Lo deseable es que las reglas clásicas de la política local se dejen a un lado y se proceda, con imparcialidad, a lo que resulta obligatorio: investigar los hechos y, en su oportunidad, judicializar el caso

La dirigencia estatal del Partido Acción Nacional denunció anoche un presunto acto de abuso de poder por parte de un integrante del Poder Legislativo del Estado que implicaría la comisión del delito de lesiones. La gravedad de la denuncia obliga a la realización de una investigación seria por parte de las autoridades estatales.

El denunciado es Édgar Gerardo Sánchez Garza, quien llegó al Congreso del Estado de la mano del partido local Unidad Democrática de Coahuila, y del propio Acción Nacional, pero se declaró “independiente” tras cuestionársele su adhesión a las posiciones del PRI en las votaciones del Poder Legislativo.

Señalar el carácter de representante popular de Sánchez Garza es de la mayor relevancia, pues justamente la investidura que ostenta obliga a un mayor grado de reproche ante la conducta de la cual se le acusa.

Según informó anoche la dirigencia estatal del PAN, el legislador, originario del municipio de San Pedro, habría llegado hasta el domicilio particular del exdirigente municipal de Acción Nacional en aquel municipio, Elis Aarón Vázquez para agredir física y verbalmente a él y a su esposa, María de Lourdes Mendoza García, quien es integrante del Cabildo.

Con la información disponible al cierre de esta edición, Elis Aarón Vázquez habría sufrido un derrame en un ojo, producto de los golpes recibidos y su esposa habría sufrido también lesiones en el forcejeo con el agresor.

El caso, como corresponde a una sociedad en la cual el estado de derecho es la única ruta para hacer justicia, deberá investigarse y, si las evidencias que se obtengan sirven para demostrar la culpabilidad del acusado, deberá castigársele como corresponde.

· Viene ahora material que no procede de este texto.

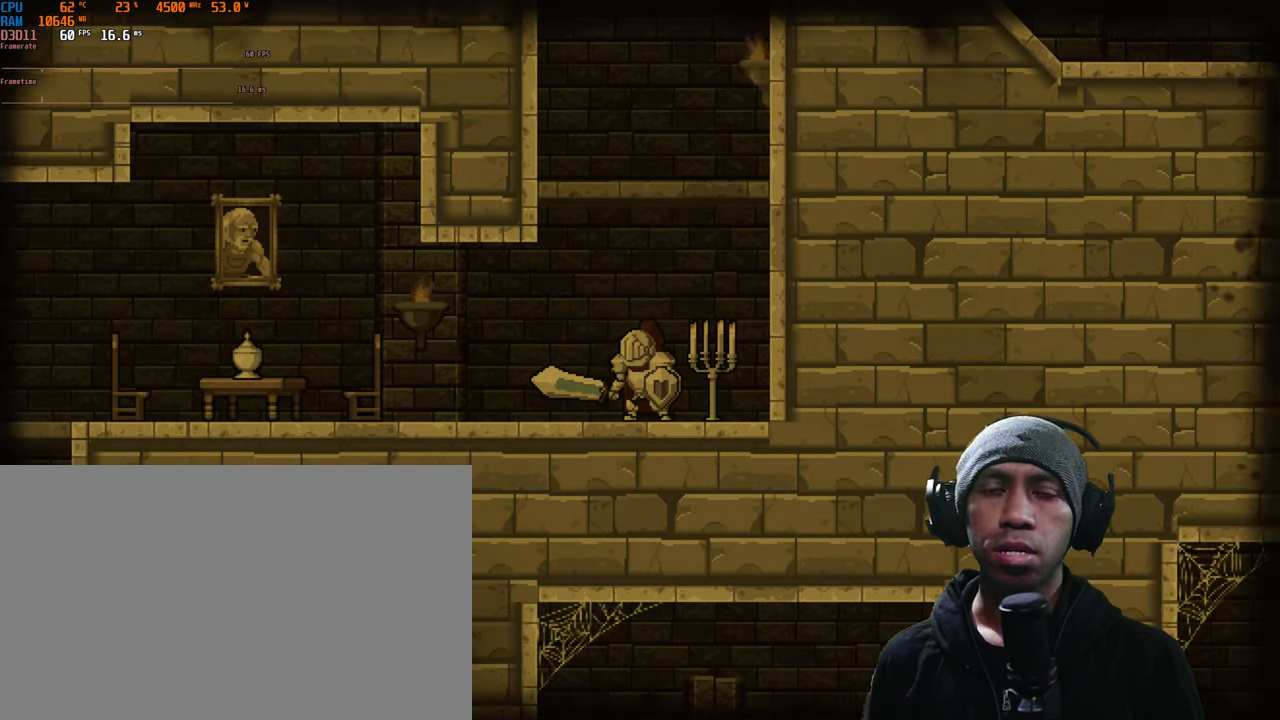
{"dt_ms": 500, "buttons": [], "left_stick": "center", "right_stick": "center", "events": []}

La experiencia demuestra, sin embargo, que frente a las conductas ilegales de sus miembros, la clase política de nuestro País –y Coahuila no es la excepción– tiende a protegerse porque, aún cuando en público ventilen presuntas diferencias ideológicas, en privado practican los mismos vicios.

Lo deseable es que en casos como éste las reglas clásicas de la política local se dejen a un lado y se proceda, con imparcialidad, a lo que resulta obligatorio: investigar los hechos y, en su oportunidad, judicializar el caso.

Poco o nada podría hacerse en contra del diputado Sánchez Garza de forma inmediata, pues el fuero constitucional del cual disfruta impide emprender acciones legales en su contra. Pero quienes integran el Congreso del Estado harán bien dejando claro que no van a garantizarle impunidad a nadie.

No se trata de condenar a alguien antes de que sea juzgado, ni de violar la presunción de inocencia a que obliga nuestro sistema penal. Pero sí de advertir que este es uno de esos casos en los cuales la impunidad es el enemigo a combatir.

Es de esperarse que sobre el particular, y una vez que se concrete la denuncia correspondiente, se registre un pronunciamiento claro y sin ambigüedades de parte de la Legislatura estatal. De no hacerlo estarían abonando al descrédito de un Poder que debería ser fuente de confianza para los ciudadanos.